Görev hedefi:
Tüketici sadakati metnine göre sadakat kavramı neden bu kadar çok incelenmiştir? Metnin bu ilgiyi işletmeler açısından nasıl gerekçelendirdiğini bir ya da iki cümleyle açıklayın.

Metin:
%%
• Sonuç bulunamadı

2.2. Turistik Tüketici Deneyimi ile Tüketici Memnuniyeti, Tüketici Sadakat

2.2.2. Tüketici Sadakati

Tüketici sadakati, gerek turizm alanında gerekse farklı alanlarda birçok çalışmaya (Bowen ve Chen, 2001; Baloglu, 2002; Back ve Parks, 2003; Back, 2005; Chi ve Qu, 2008; McMullan ve Gilmore, 2008; Yuksel, Yuksel ve Bilim, 2010; Dolnicar vd., 2011; Forgas- Coll vd., 2012; Tanford ve Baloglu, 2013; Zhang vd., 2014; Kim, Vogt ve Knutson, 2015; Tanford, 2016; McCall ve McMahon, 2016) konu olmuştur. Sadakat kavramının bu denli incelenmesinin temel nedeni, tüketicinin bir ürünü gelecekte tekrar satın alma davranışını anlamaya ve açıklamaya çalışmaktır. Zira işletmeler, ürünlerini tekrar tekrar satabildikleri ölçüde pazardaki varlıklarını sürdürebileceklerdir.
%%
Sağlanan materyal:
%%
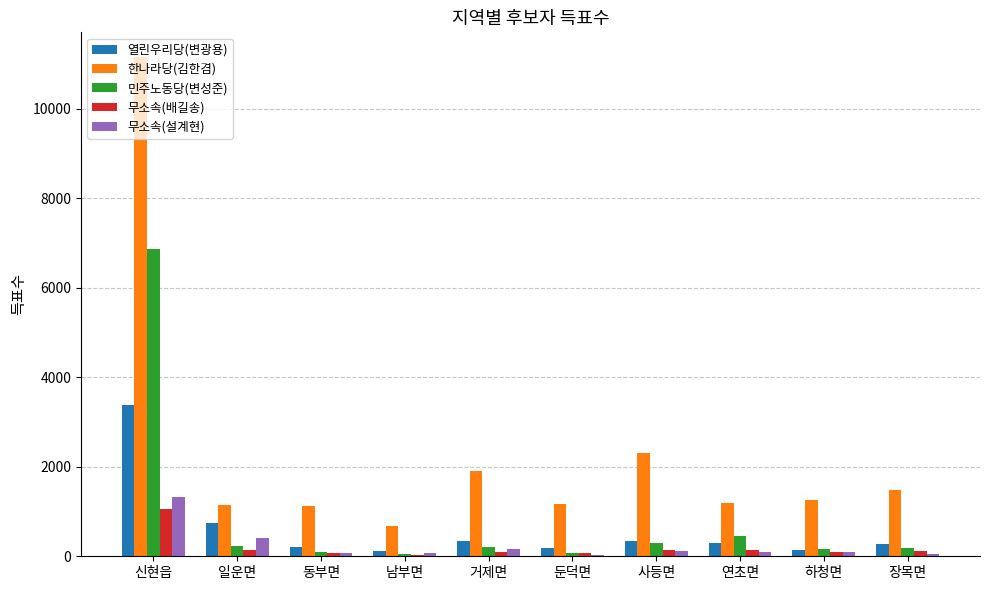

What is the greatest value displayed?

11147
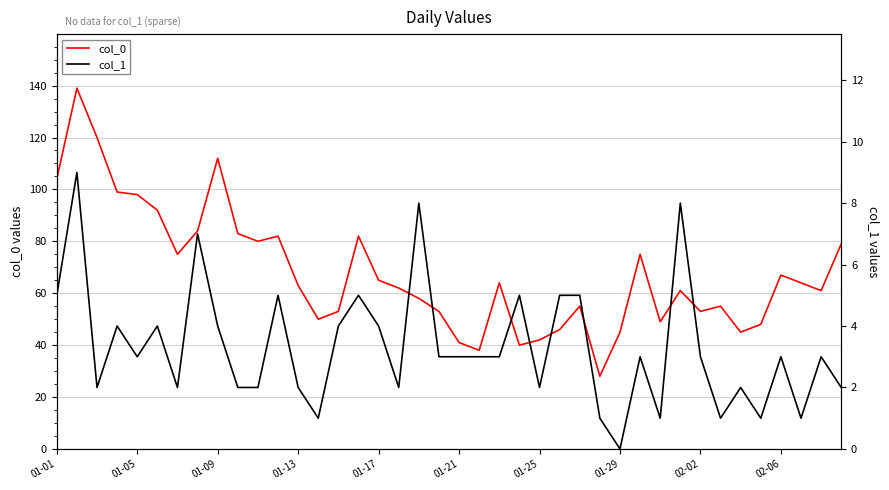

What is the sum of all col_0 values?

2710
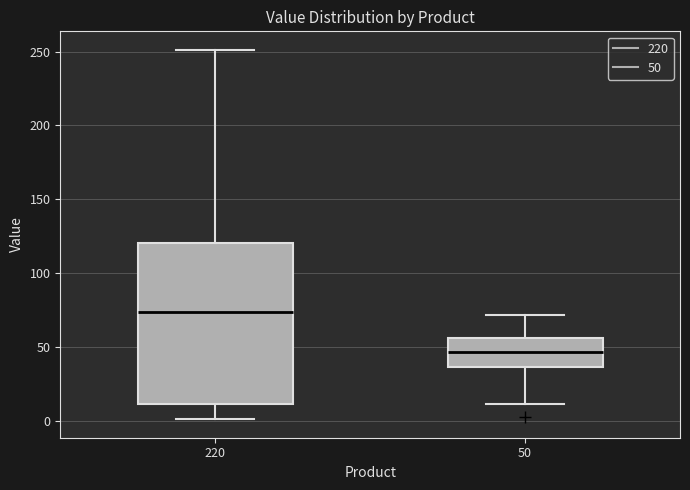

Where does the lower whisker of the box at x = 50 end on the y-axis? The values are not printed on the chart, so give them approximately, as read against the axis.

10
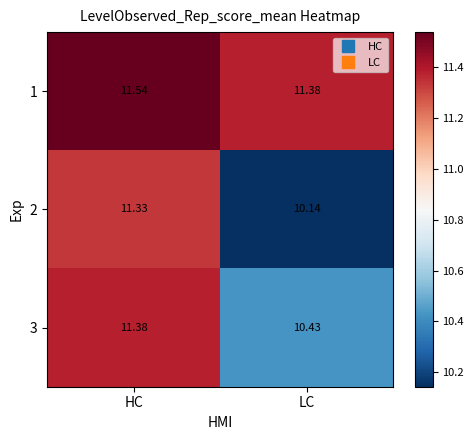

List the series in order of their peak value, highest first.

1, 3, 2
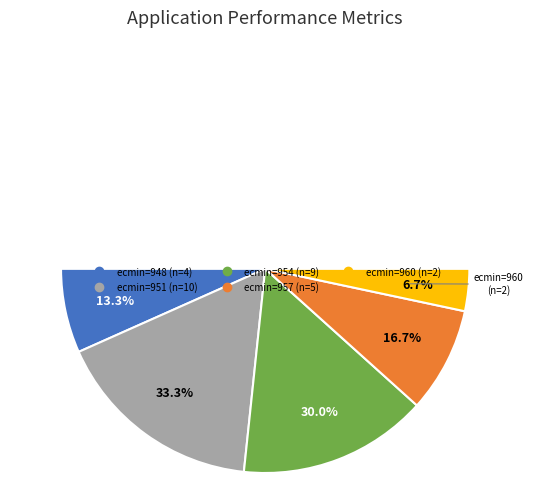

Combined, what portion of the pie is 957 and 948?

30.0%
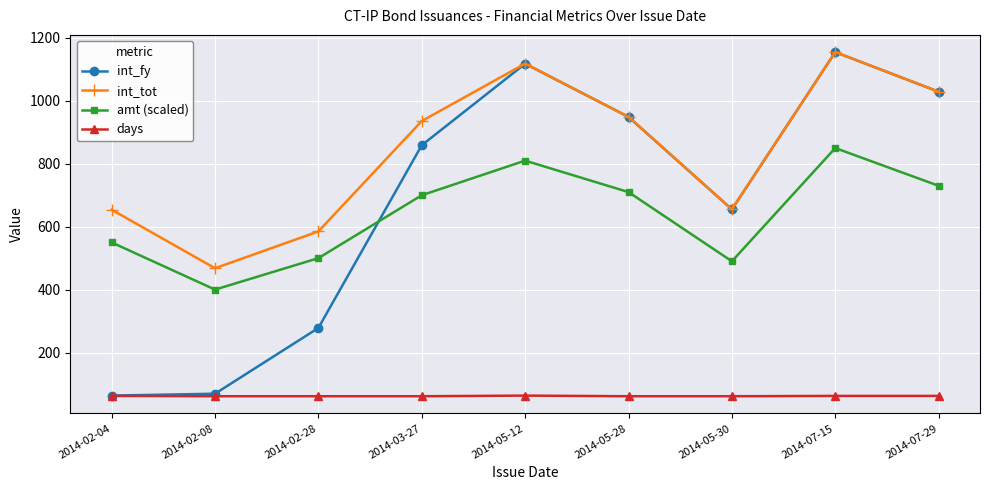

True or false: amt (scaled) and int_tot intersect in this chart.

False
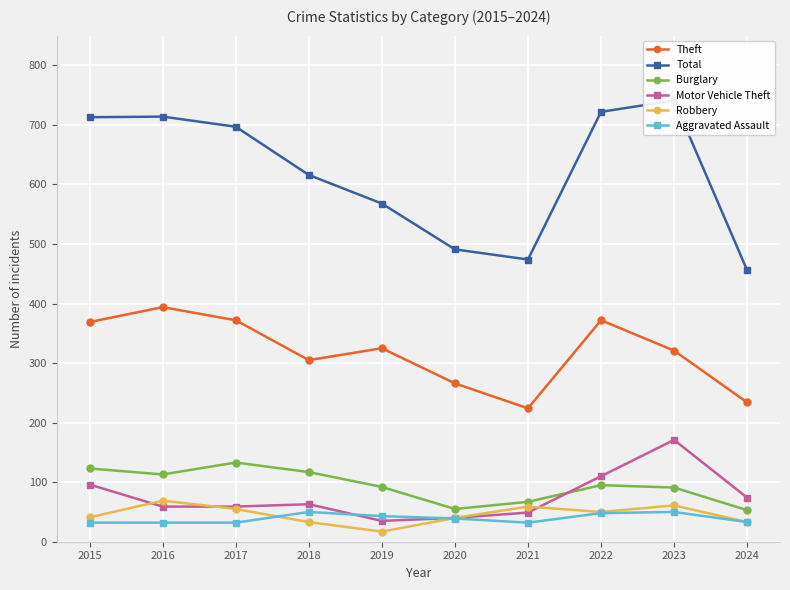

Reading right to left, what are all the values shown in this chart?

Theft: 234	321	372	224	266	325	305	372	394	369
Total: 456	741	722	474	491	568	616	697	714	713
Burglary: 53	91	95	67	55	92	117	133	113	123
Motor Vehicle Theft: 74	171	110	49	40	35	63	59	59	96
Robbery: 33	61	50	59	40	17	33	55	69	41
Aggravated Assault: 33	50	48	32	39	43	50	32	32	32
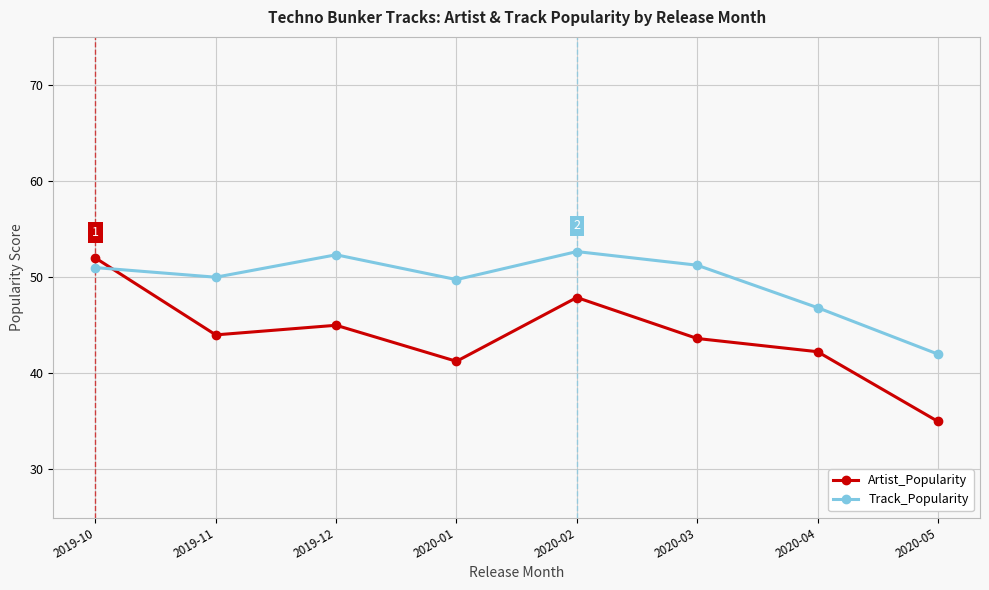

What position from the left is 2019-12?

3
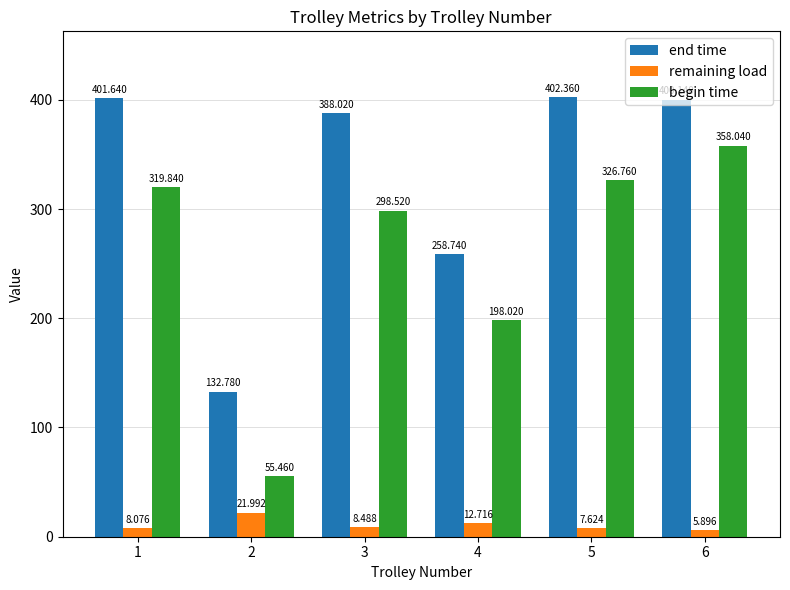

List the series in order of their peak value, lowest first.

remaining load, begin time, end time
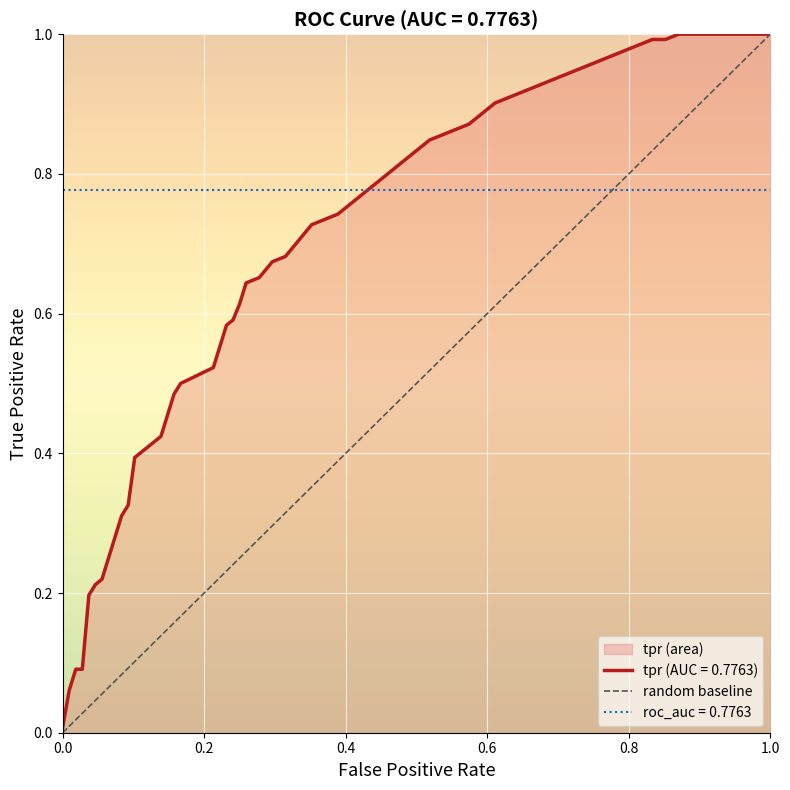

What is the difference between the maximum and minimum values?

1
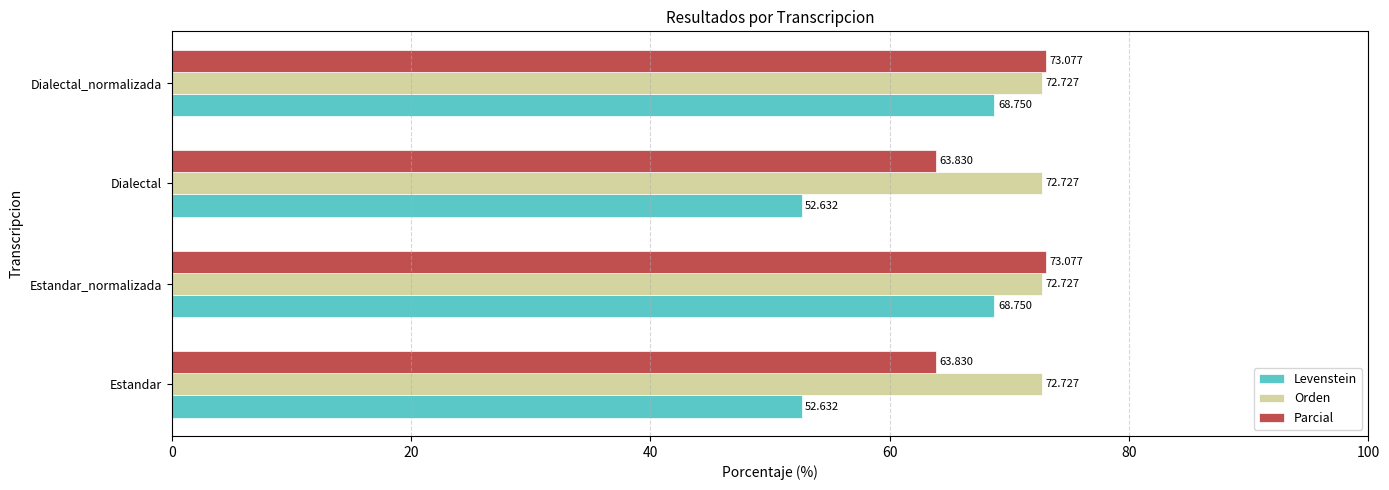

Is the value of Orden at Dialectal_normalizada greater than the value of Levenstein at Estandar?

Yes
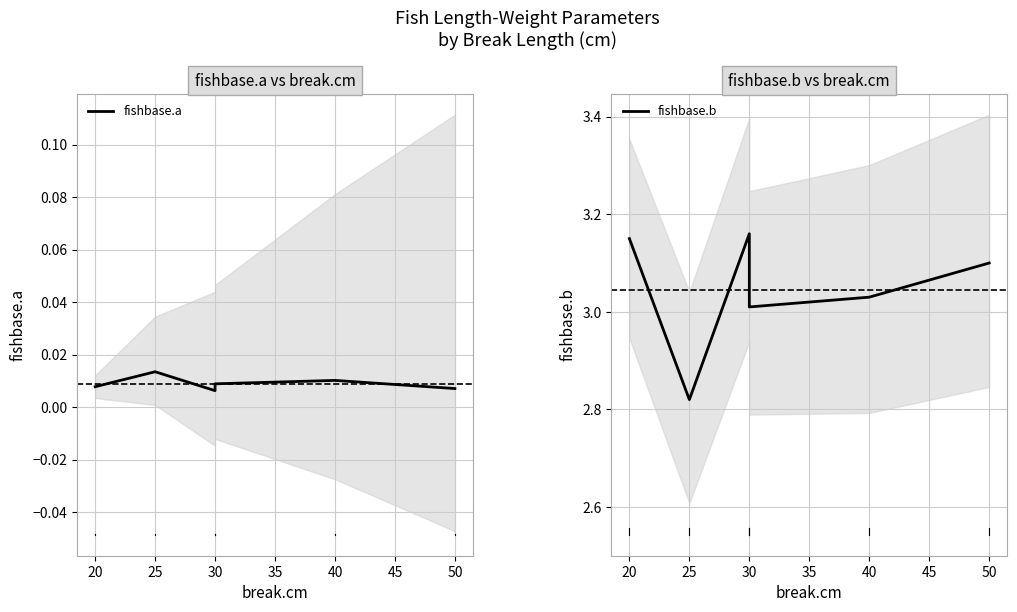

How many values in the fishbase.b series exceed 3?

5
%%
Sonuç:
Sadakat bu kadar çok inceleniyor, çünkü araştırmalar tüketicinin bir ürünü gelecekte yeniden satın alma davranışını anlamayı ve açıklamayı amaçlıyor. Bu önemlidir, çünkü işletmeler pazardaki varlıklarını ancak ürünlerini tekrar tekrar satabildikleri ölçüde sürdürebilir.